By GREGORY ZELLER //
A specialized task force will assist workforce development at the Northeast’s largest industrial park.
The HIA-LI, one of Long Island’s most muscular business-advocacy organizations, has launched a Workforce Development Task Force tasked with maximizing employee-training opportunities for companies and managers throughout Long Island Innovation Park at Hauppauge.
With 1,400 companies (boasting some 50,000 employees) in the fold, the former Hauppauge Industrial Park accounts for one out of every 20 Long Island jobs and packs an annual economic output exceeding $13 billion – statistics that all but demand a well-constructed team dedicated to ensuring deep regional talent pools now and in the future, according to HIA-LI President and CEO Terri Alessi-Miceli.
“As Long Island continues to come back from COVID, business owners and organizations say that one of their biggest issues is the availability of a talent pool that’s suited to their immediate and future needs,” Alessi-Miceli said. “This task force will help align the efforts of key private-sector and public-sector players to deliver the kind of skills training that will benefit the Long Island economy well into the future.”

Terri Alessi-Miceli: Aligning interests.
The panel will be co-chaired by H2M architects & engineers CEO Rich Humann and Suffolk County Community College President Edward Bonahue, both members of the HIA-LI Board of Directors.
Humann cited a “void today between businesses who need workers with certain kinds of talent and workers who possess the right skills to fulfill these needs.”
“Fortunately, HIA-LI is an excellent position to help fill this void because of its strong relationships with business, academia, local and state government and workforce-development organizations,” the co-chairman added. “We can serve as a hub that helps to unify these key players.”
Bonahue trumpeted a winning blueprint in SCCC’s workforce-development programming, such as the recent launch of a Solar Installer Certificate Program that includes a paid “externship” with Ronkonkoma-based solar company SuNation Energy.
“We’ve taken strategic steps to shape our curriculum so that our graduates will have the skills necessary to enjoy promising careers with the businesses of the Long Island Innovation Park at Hauppauge and other employers,” Bonahue added. “Our Solar Installer Certificate Program serves as a perfect illustration of the kind of customized workforce-development programs this task force aims to create.”
Before creating anything, the Workforce Development Task Force will figure out exactly what its constituency needs in this evolving post-COVID world – and to that end is planning multiple stakeholder meetings, as well as an “In-Demand Skills Assessment” conducted throughout the vast park by New York City-based consultancy James Lima Planning + Development.

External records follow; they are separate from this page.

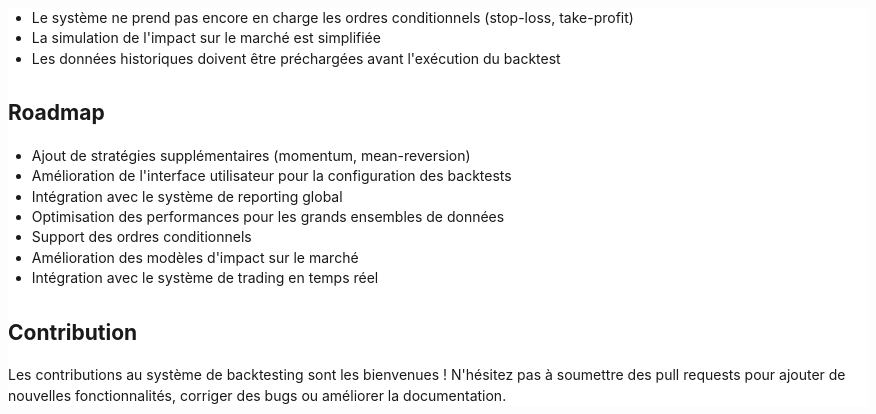 - Le système ne prend pas encore en charge les ordres conditionnels (stop-loss, take-profit)
- La simulation de l'impact sur le marché est simplifiée
- Les données historiques doivent être préchargées avant l'exécution du backtest

## Roadmap

- Ajout de stratégies supplémentaires (momentum, mean-reversion)
- Amélioration de l'interface utilisateur pour la configuration des backtests
- Intégration avec le système de reporting global
- Optimisation des performances pour les grands ensembles de données
- Support des ordres conditionnels
- Amélioration des modèles d'impact sur le marché
- Intégration avec le système de trading en temps réel

## Contribution

Les contributions au système de backtesting sont les bienvenues ! N'hésitez pas à soumettre des pull requests pour ajouter de nouvelles fonctionnalités, corriger des bugs ou améliorer la documentation. 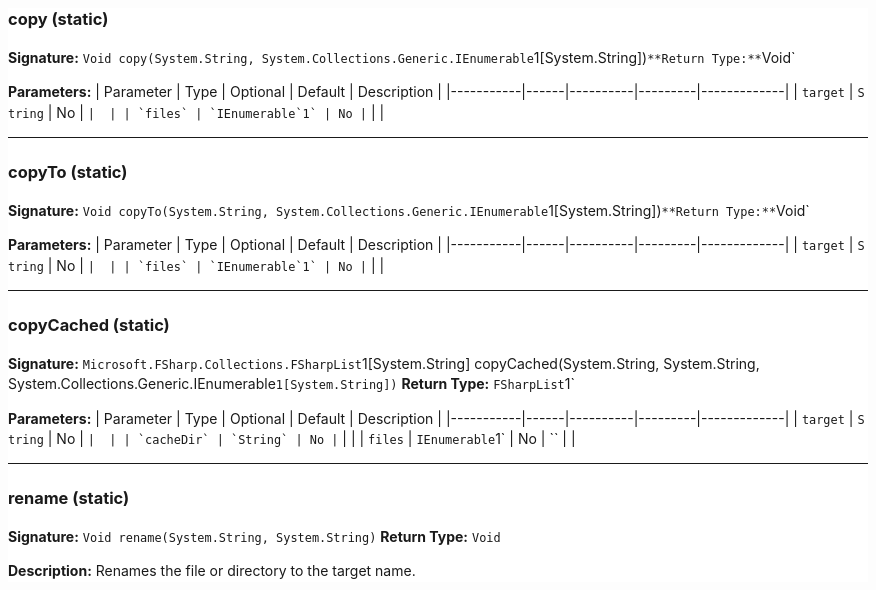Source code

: 
### copy (static)

**Signature:** `Void copy(System.String, System.Collections.Generic.IEnumerable`1[System.String])`
**Return Type:** `Void`

**Parameters:**
| Parameter | Type | Optional | Default | Description |
|-----------|------|----------|---------|-------------|
| `target` | `String` | No | `` |  |
| `files` | `IEnumerable`1` | No | `` |  |

---

### copyTo (static)

**Signature:** `Void copyTo(System.String, System.Collections.Generic.IEnumerable`1[System.String])`
**Return Type:** `Void`

**Parameters:**
| Parameter | Type | Optional | Default | Description |
|-----------|------|----------|---------|-------------|
| `target` | `String` | No | `` |  |
| `files` | `IEnumerable`1` | No | `` |  |

---

### copyCached (static)

**Signature:** `Microsoft.FSharp.Collections.FSharpList`1[System.String] copyCached(System.String, System.String, System.Collections.Generic.IEnumerable`1[System.String])`
**Return Type:** `FSharpList`1`

**Parameters:**
| Parameter | Type | Optional | Default | Description |
|-----------|------|----------|---------|-------------|
| `target` | `String` | No | `` |  |
| `cacheDir` | `String` | No | `` |  |
| `files` | `IEnumerable`1` | No | `` |  |

---

### rename (static)

**Signature:** `Void rename(System.String, System.String)`
**Return Type:** `Void`

**Description:** Renames the file or directory to the target name.
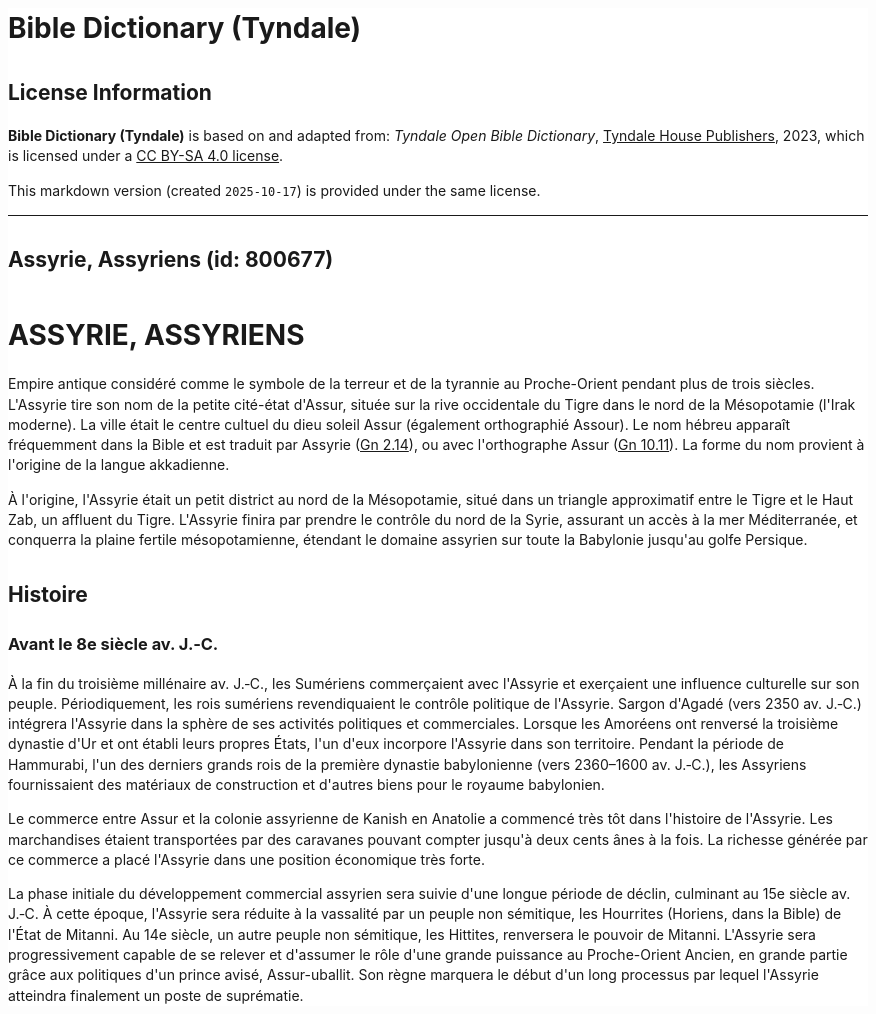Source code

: # Bible Dictionary (Tyndale)

## License Information

**Bible Dictionary (Tyndale)** is based on and adapted from: _Tyndale Open Bible Dictionary_, [Tyndale House Publishers](https://tyndaleopenresources.com/), 2023, which is licensed under a [CC BY-SA 4.0 license](https://creativecommons.org/licenses/by-sa/4.0/legalcode.en).

This markdown version (created `2025-10-17`) is provided under the same license.



--------------------------------

## Assyrie, Assyriens (id: 800677)

ASSYRIE, ASSYRIENS
==================

Empire antique considéré comme le symbole de la terreur et de la tyrannie au Proche\-Orient pendant plus de trois siècles. L'Assyrie tire son nom de la petite cité\-état d'Assur, située sur la rive occidentale du Tigre dans le nord de la Mésopotamie (l'Irak moderne). La ville était le centre cultuel du dieu soleil Assur (également orthographié Assour). Le nom hébreu apparaît fréquemment dans la Bible et est traduit par Assyrie ([Gn 2\.14](https://ref.ly/Gen2:14)), ou avec l'orthographe Assur ([Gn 10\.11](https://ref.ly/Gen10:11)). La forme du nom provient à l'origine de la langue akkadienne.

À l'origine, l'Assyrie était un petit district au nord de la Mésopotamie, situé dans un triangle approximatif entre le Tigre et le Haut Zab, un affluent du Tigre. L'Assyrie finira par prendre le contrôle du nord de la Syrie, assurant un accès à la mer Méditerranée, et conquerra la plaine fertile mésopotamienne, étendant le domaine assyrien sur toute la Babylonie jusqu'au golfe Persique.

Histoire
--------

### Avant le 8e siècle av. J.‑C.

À la fin du troisième millénaire av. J.‑C., les Sumériens commerçaient avec l'Assyrie et exerçaient une influence culturelle sur son peuple. Périodiquement, les rois sumériens revendiquaient le contrôle politique de l'Assyrie. Sargon d'Agadé (vers 2350 av. J.‑C.) intégrera l'Assyrie dans la sphère de ses activités politiques et commerciales. Lorsque les Amoréens ont renversé la troisième dynastie d'Ur et ont établi leurs propres États, l'un d'eux incorpore l'Assyrie dans son territoire. Pendant la période de Hammurabi, l'un des derniers grands rois de la première dynastie babylonienne (vers 2360–1600 av. J.‑C.), les Assyriens fournissaient des matériaux de construction et d'autres biens pour le royaume babylonien.

Le commerce entre Assur et la colonie assyrienne de Kanish en Anatolie a commencé très tôt dans l'histoire de l'Assyrie. Les marchandises étaient transportées par des caravanes pouvant compter jusqu'à deux cents ânes à la fois. La richesse générée par ce commerce a placé l'Assyrie dans une position économique très forte.

La phase initiale du développement commercial assyrien sera suivie d'une longue période de déclin, culminant au 15e siècle av. J.‑C. À cette époque, l'Assyrie sera réduite à la vassalité par un peuple non sémitique, les Hourrites (Horiens, dans la Bible) de l'État de Mitanni. Au 14e siècle, un autre peuple non sémitique, les Hittites, renversera le pouvoir de Mitanni. L'Assyrie sera progressivement capable de se relever et d'assumer le rôle d'une grande puissance au Proche\-Orient Ancien, en grande partie grâce aux politiques d'un prince avisé, Assur\-uballit. Son règne marquera le début d'un long processus par lequel l'Assyrie atteindra finalement un poste de suprématie.
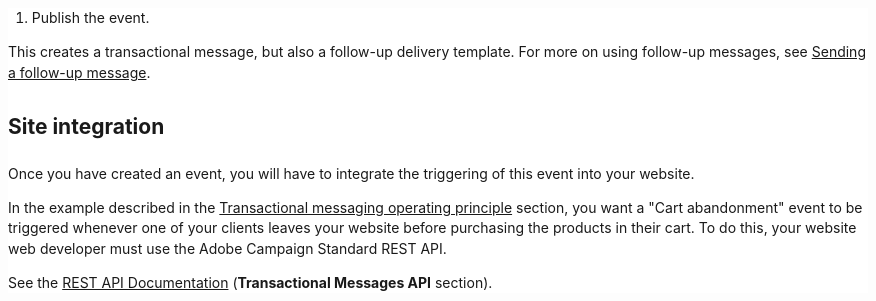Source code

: 1. Publish the event.

This creates a transactional message, but also a follow-up delivery template. For more on using follow-up messages, see [Sending a follow-up message](../../channels/using/follow-up-messages.md#sending-a-follow-up-message).

## <p>Site integration</p>

Once you have created an event, you will have to integrate the triggering of this event into your website.

In the example described in the [Transactional messaging operating principle](../../channels/using/about-transactional-messaging.md#transactional-messaging-operating-principle) section, you want a "Cart abandonment" event to be triggered whenever one of your clients leaves your website before purchasing the products in their cart. To do this, your website web developer must use the Adobe Campaign Standard REST API.

See the [REST API Documentation](https://docs.campaign.adobe.com/doc/standard/en/api/ACS_API.html) (**Transactional Messages API** section).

Edward Bonahue: Illustrated manual.
Those initiatives will be covered by a $15,000 grant awarded jointly to the HIA-LI and the Suffolk County Industrial Development Agency by the Albany-based Workforce Development Institute, the statewide nonprofit promoting all manners of workforce-related programming.
The results of the James Lima assessment will be shared with regional academic leaders to help them “better connect to the business sector” – key data that will hopefully spark “future programs that will best prepare graduates to thrive in the Long Island economy of tomorrow,” according to the HIA-LI.
In a statement, Suffolk County IDA Acting Executive Director Kelly Murphy called the attraction and retention of skilled workers “one of the biggest challenges facing Long Island businesses” – and doubly so for the manufacturing sector and other high-demand industries populating the Long Island Innovation Park at Hauppauge.
“Regional employers have been experiencing a brain drain because of such factors as the high cost of living and the shortage of affordable, attractive housing for young people,” Murphy added. “This task force will help us overcome these big challenges.”